【看中国2013年09月28日讯】20世纪20年代,成都西门外的白马寺一带陆续出土了许多造型特异的古代青铜器。这些青铜器是工人在挖土烧砖时发现的,由于缺乏保护,很快被哄抢一空;没过多久,这些青铜器又从工人手中流到古董商那里。
一些懂行的古董商在把玩时,发现这些青铜器不仅造型怪异,上面还有一些动、植物形的花纹和一些很像文字的符号,消息一经传出,青铜器价格迅速上涨,成为古玩市场上的抢手货。
有条件的收藏家开始对这些青铜器进行研究,由于当时人们所认识的古代青铜器主要是在中原地区出土的,成都发现的这些看起来形制古朴的青铜兵器,被误认为是夏代中原文物,写进考古书中,却不知将其年代整整提前了1000多年。

◆ **可用资料**:

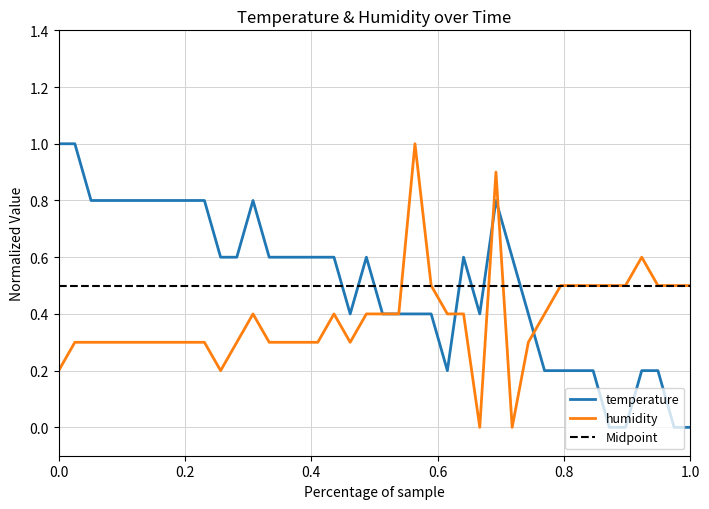

What is the highest value of the temperature series?

1.0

◆ **任务说明**:
1. 根据学习文本,这些青铜器最初是工人在干什么活时发现的?
2. 下列说法是否符合学习文本?请逐条回答"是"或"否",并原样引用文本中起决定作用的字句。
(a) 这些青铜器出土于成都东门外。
(b) 青铜器上有一些很像文字的符号。
(c) 成都发现的青铜兵器曾被误认为是商代文物。
3. 请接着关于成都白马寺出土青铜器的学习文本,从最后一句之后往下续写。

◆ **参考答案**:
1. 工人在挖土烧砖时发现的。

2.
(a) 否。"成都西门外的白马寺一带陆续出土了许多造型特异的古代青铜器"
(b) 是。"上面还有一些动、植物形的花纹和一些很像文字的符号"
(c) 否。"被误认为是夏代中原文物"

3.
20世纪40年代,考古学家卫聚贤在《说文》上撰文认为这些青铜器是春秋战国时期的巴蜀文物,据此提出“巴蜀文化”的概念,并一直沿用至今。20世纪80年代,四川省博物院研究员李复华、王家佑把这些青铜器上的符图命名为巴蜀图语。
文字还是图案?
西汉史学家扬雄在《蜀王本纪》中有一段武断的记载,“是时人萌(民)椎髻左言,不晓文字,未有礼乐”。说的是古蜀人不认识字。在巴蜀图语发现之前,古蜀文明没有文字甚至一度成为考古界的共识。文字是文明发展到一定历史阶段的产物,高度发达的古蜀文明却没有文字,似乎是一个反常的历史现象。
巴蜀符号
比巴蜀图语稍晚出土的四川战国土坑墓出土的青铜器上,考古学家又陆续发现了一些个体或成组的符号,这些符号跟汉字中的象形字极为相像,似乎已经具有了文字的特征。迄今为止,这些符号已经出土了一百多个,成组的联文符图很复杂,似乎想通过一段内容来表情达意。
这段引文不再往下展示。